As “cantinas” são mais uma opção de comercialização para os extrativistas e sua função é levar recursos, o capital de giro, para dentro das comunidades. As “cantinas” funcionam assim: as associações comunitárias obtém recursos a partir de projetos e doações e repassam a “cantineiros” escolhidos pelas comunidades. Esses “cantineiros’ utilizam os recursos recebidos para comprar os produtos extraídos da floresta das próprias comunidades e também para adquirir produtos industrializados a serem trocados com a produção dos extrativistas. As “cantinas” também vendem alguns alimentos a preço tabelado. Garantem, assim, que o extrativista receba em sua localidade por sua produção, no momento da entrega de seu produto, e compre mercadorias a preços estipulados coletivamente.
Mais do que vantagens na comercialização, as “cantinas” e o capital de giro significam independência e autonomia para as comunidades ao realizar a gestão de seus recursos coletivamente. Pedro Pereira, o primeiro cantineiro da região, iniciou o trabalho na Resex Riozinho do Anfrísio com a gestão de um fundo para compra de copaíba, para atender a um contrato com a Firmenish, empresa de perfumaria de origem Suíça, com fábrica no Brasil. Ele organiza a compra e a logística dos alimentos na cidade, gerencia e presta contas à comunidade. Além da copaíba, trabalha também com castanha, sementes florestais e borracha. “O capital de giro mudou a vida dos extrativistas, significa comida e dinheiro na hora”, diz Pedro.

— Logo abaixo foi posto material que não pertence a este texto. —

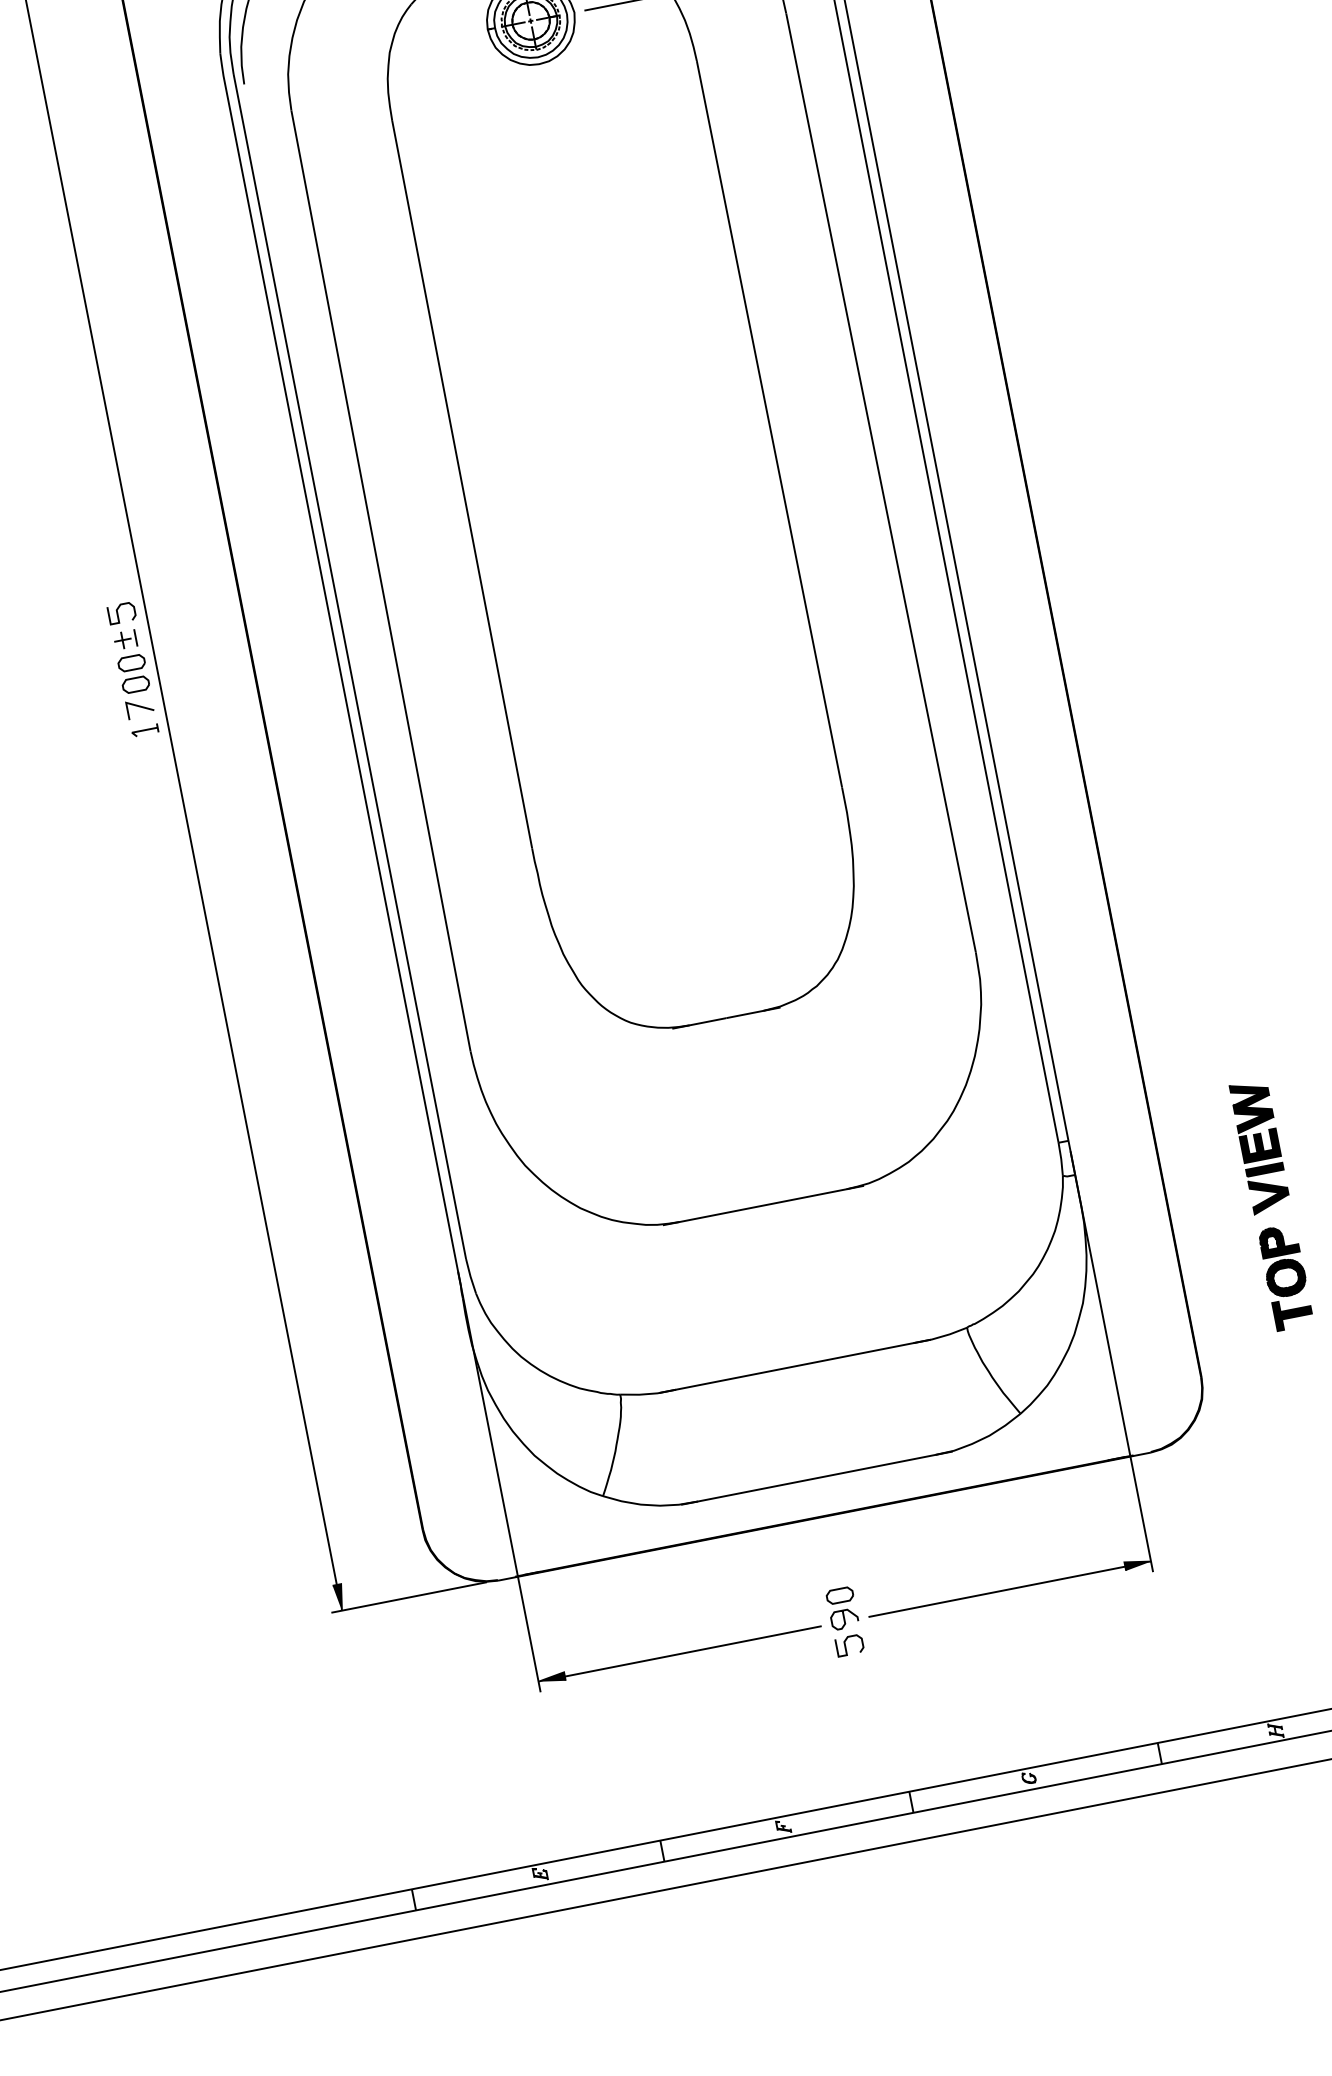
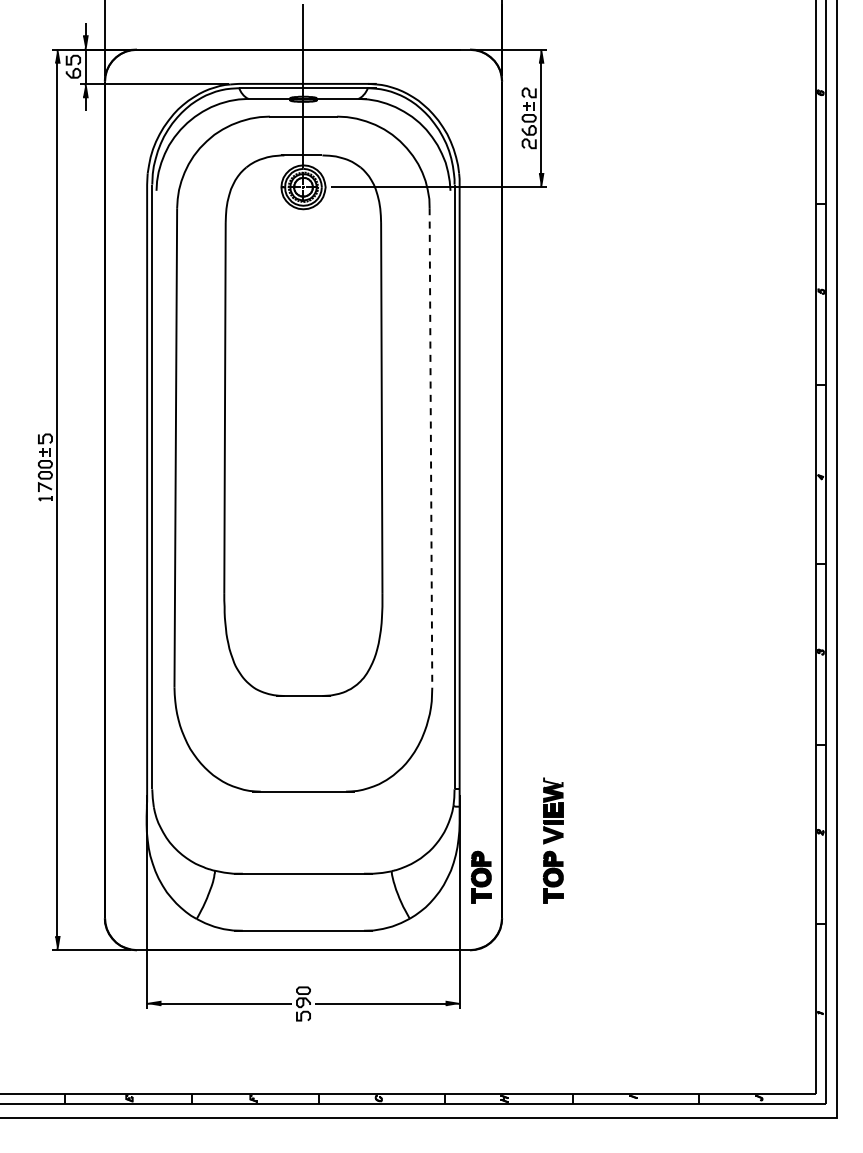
line: (879, 482) -> (430, 447), solid -> dashed
fill: (1249, 1089) -> (553, 781), removed
part: (1144, 1303) -> (481, 876), added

Outros produtos ganham incentivo
Os produtos provenientes de comunidades como as Resex da Terra do Meio são uma indiscutível tendência de mercado. Assim, uma parceria iniciada em 2013 entre a fábrica de chocolates Cacauway e os extrativistas permitiu que a empresa fabricasse bombons utilizando o cacau e as castanhas das Resex.
“Há interesse da Cacauway em criar uma linha de produtos das Resex com identificação de origem”, afirma, Hélia Felix, a vice-presidente da Cooperativa de Agricultores Familiares (Coopatrans), situada no município de Medicilândia próximo à Altamira e que produz os bombons para a empresa.
Já a Natura, empresa de cosméticos brasileira, anunciou estar avaliando a possibilidade de adquirir oleaginosos das Resex e aproveitou para informar seu interesse pelo óleo de semente de Ucuúba ainda para 2014. Para 2015 há possibilidades de contratos com outros óleos como castanha, babaçu e andiroba a serem usados na fábrica de Benevides, próximo a Belém. Dessa forma, a produção da Terra do Meio caminha para a potencialização do modo de vida extrativista, com manejo de um conjunto variado de produtos extraídos da floresta de forma sustentável para uma comercialização diferenciada.
Ao final do encontro foi elaborado o manifesto da I Semana do Extrativismo da Terra do Meio, documento que contém um conjunto de reivindicações indicadoras de um programa de desenvolvimento para a região, baseado na riqueza socioambiental e na floresta em pé. O documento manifesto será entregue ao governador do Pará, Simão Jatene. Nele, os participantes pedem, por exemplo, a redução da pauta da borracha para R$ 2,00. Hoje a pauta está fixada em R$ 6,00 pelo governo estadual, sobre a qual incide o ICMS, de 12%, onerando o custo do produto vendido para empresas de fora do Pará. O manifesto defende ainda a criação de uma lei estadual de subvenção para produtos extrativistas, mas vai muito além disso defendendo que o Estado reconheça e aproveite o potencial da diversidade socioambiental da região e implemente políticas públicas e ações adequadas para o desenvolvimento de uma economia da floresta em pé (leia o texto na íntegra).